START STUDY MATERIAL
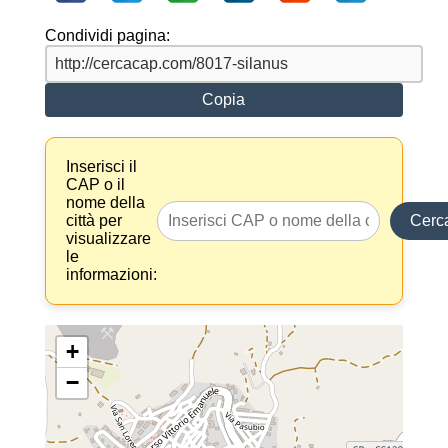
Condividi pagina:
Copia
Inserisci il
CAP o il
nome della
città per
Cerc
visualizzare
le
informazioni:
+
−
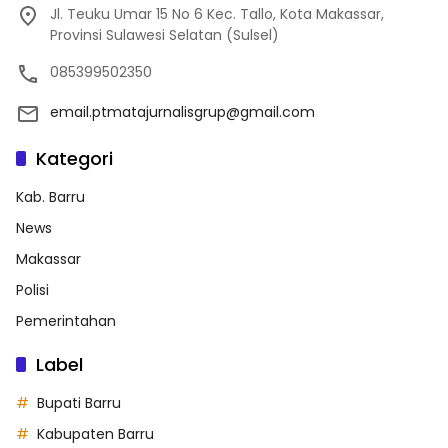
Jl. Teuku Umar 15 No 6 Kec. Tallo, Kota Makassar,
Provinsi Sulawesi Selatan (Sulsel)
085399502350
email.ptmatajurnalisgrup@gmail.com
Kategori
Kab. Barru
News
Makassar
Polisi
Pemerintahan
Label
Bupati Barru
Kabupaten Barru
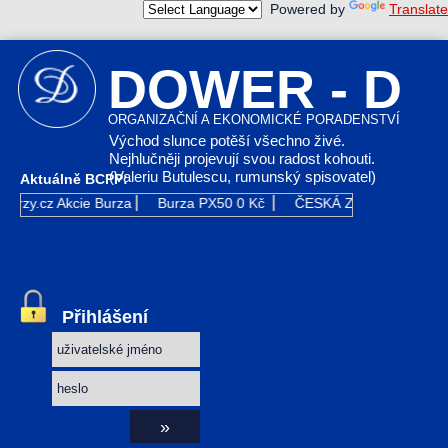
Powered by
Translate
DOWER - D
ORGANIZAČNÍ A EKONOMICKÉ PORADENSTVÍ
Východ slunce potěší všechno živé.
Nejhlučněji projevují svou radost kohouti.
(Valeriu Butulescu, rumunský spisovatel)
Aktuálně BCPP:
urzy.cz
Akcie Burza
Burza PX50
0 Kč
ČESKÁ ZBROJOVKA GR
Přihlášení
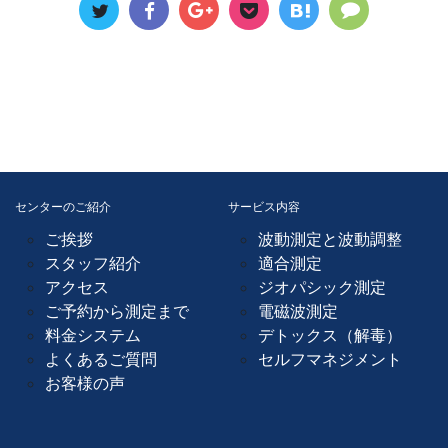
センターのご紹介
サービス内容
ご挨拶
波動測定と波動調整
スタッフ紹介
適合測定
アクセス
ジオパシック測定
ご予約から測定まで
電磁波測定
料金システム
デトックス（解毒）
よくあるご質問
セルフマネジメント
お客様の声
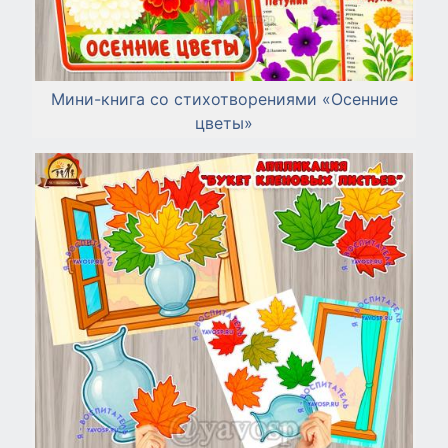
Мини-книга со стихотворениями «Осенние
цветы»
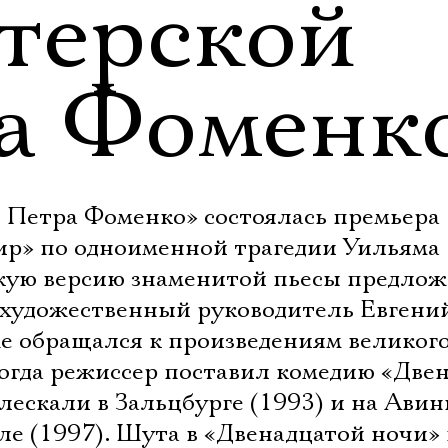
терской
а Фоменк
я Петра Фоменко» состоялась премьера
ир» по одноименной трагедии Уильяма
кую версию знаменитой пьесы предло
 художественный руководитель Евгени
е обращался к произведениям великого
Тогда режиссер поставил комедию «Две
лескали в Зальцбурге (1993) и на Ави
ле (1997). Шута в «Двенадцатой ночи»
END STUDY MATERIAL
■ **WHAT IS EXPECTED**
Return every record exactly, without the pictures.

■ **ANSWER TO THE EXERCISE**
Condividi pagina:
Copia
Inserisci il
CAP o il
nome della
città per
Cerc
visualizzare
le
informazioni:
+
−
Jl. Teuku Umar 15 No 6 Kec. Tallo, Kota Makassar,
Provinsi Sulawesi Selatan (Sulsel)
085399502350
email.ptmatajurnalisgrup@gmail.com
Kategori
Kab. Barru
News
Makassar
Polisi
Pemerintahan
Label
Bupati Barru
Kabupaten Barru
Powered by
Translate
DOWER - D
ORGANIZAČNÍ A EKONOMICKÉ PORADENSTVÍ
Východ slunce potěší všechno živé.
Nejhlučněji projevují svou radost kohouti.
(Valeriu Butulescu, rumunský spisovatel)
Aktuálně BCPP:
urzy.cz
Akcie Burza
Burza PX50
0 Kč
ČESKÁ ZBROJOVKA GR
Přihlášení
センターのご紹介
サービス内容
ご挨拶
波動測定と波動調整
スタッフ紹介
適合測定
アクセス
ジオパシック測定
ご予約から測定まで
電磁波測定
料金システム
デトックス（解毒）
よくあるご質問
セルフマネジメント
お客様の声
Мини-книга со стихотворениями «Осенние
цветы»
терской
а Фоменк
я Петра Фоменко» состоялась премьера
ир» по одноименной трагедии Уильяма
кую версию знаменитой пьесы предло
 художественный руководитель Евгени
е обращался к произведениям великого
Тогда режиссер поставил комедию «Две
лескали в Зальцбурге (1993) и на Ави
ле (1997). Шута в «Двенадцатой ночи»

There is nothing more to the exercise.